Hyman, who believes paid and unpaid work should be balanced between a couple, accepts there are areas where men suffer disadvantage, citing free-funding for breast cancer screening and paid prostate checks as an example and an initiative that Hyman would happily support. She also acknowledges the sexual harassment stigmatism that comes with male teachers. “I do think that’s a shame,” she says.
But this is where her sympathy ends. On education, Hyman adds “there are quite simple things, like a primary school teacher is not very well paid and men tend not to go when they’re not going to be well paid. You can’t blame women for that.”
“There’s clear evidence that if you take, for example, management, men are more likely to push for higher wages. For people doing the same job where it’s more of an individual bargaining stuff … men are more educated towards selling themselves and making the most of their CV.”
But Hyman believes women’s greatest disadvantage is the responsibility of child-rearing, which she argues, women still make more sacrifices for than men. “As with men anywhere else, they don’t take much time out to have their kids, so they have a chance to get to the top.”
So what does Hyman advise as a solution?
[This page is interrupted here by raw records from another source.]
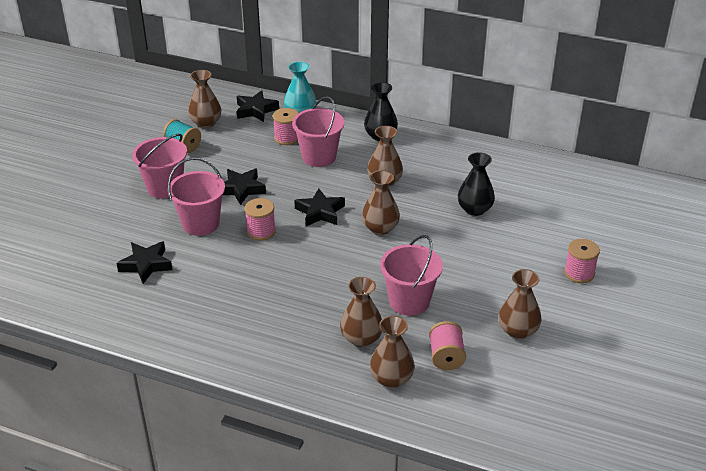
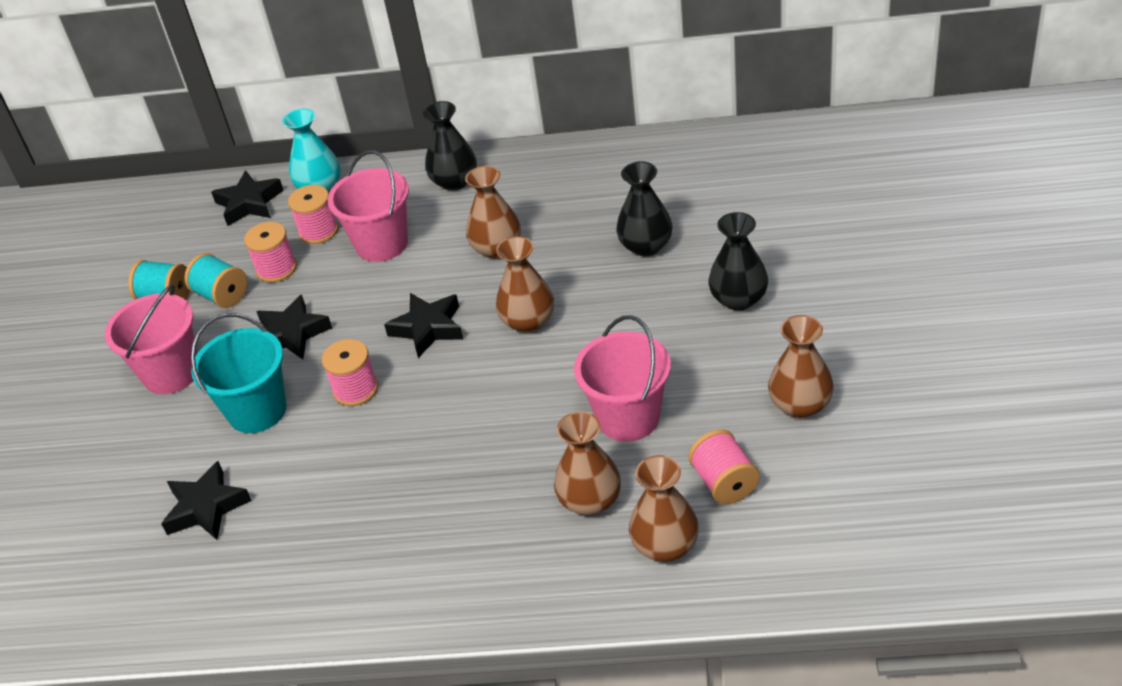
camera: 15 degrees left, 5 degrees up
(200, 223) = (257, 410): pink bucket -> turquoise bucket
(206, 122) = (182, 248): brown vase -> none
(214, 155) = (222, 295): none -> turquoise spool
(514, 258) = (738, 299): none -> black vase
(579, 273) = (836, 289): pink spool -> pink spool (276, 268)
Well, more feminism. “I think it’s a slow and steady thing rather than a ‘one size fits all’ or ‘wave a magic wand’ thing. I think violence is one of the major issues still and again the cultural issues around it. And then it’s a gradual working away at the whole business of paid and unpaid work and the best way of arranging our lives around that.”
“Good feminist policies should actually advantage women, men and children. They’re about trying to make a fairer world generally and a world where traditional gender stereotypes are reduced … it would be a better world if the world was more balanced. So it shouldn’t be a war, but unfortunately, both sides and media coverage have at times made it a war. Feminism, properly interpreted, shouldn’t be a threat to men. They often see it that way, but it shouldn’t be. And unfortunately, I think the men’s movement really has been a big backlash that has been anti-feminist and often anti-women. And I don’t think it needs to be.”
“People say women should behave more like men. I sometimes say it would be better if more men behaved like women.”
But this is something Bagnall will never accept. “We always said during the feminist revolution that men needed to show their emotions more. And when we do, you’re on a guilt trip, you’re an abuser of some kind, or you’re not appropriate, or whatever it is.”
But ultimately, Bagnall is hopeful that New Zealand can achieve his type of balance in the future. “I’m an optimistic individual and I have hope. But we have a long way to go before the equality that enshrines human rights in a constitution. I am hopeful that we will turn around to each other … and we’ll say to each other, ‘yeah, we’re all in the same country, let’s have the same law for everybody, and let’s have a constitutional court that not only gives advice to the government, but can enforce something under the law.”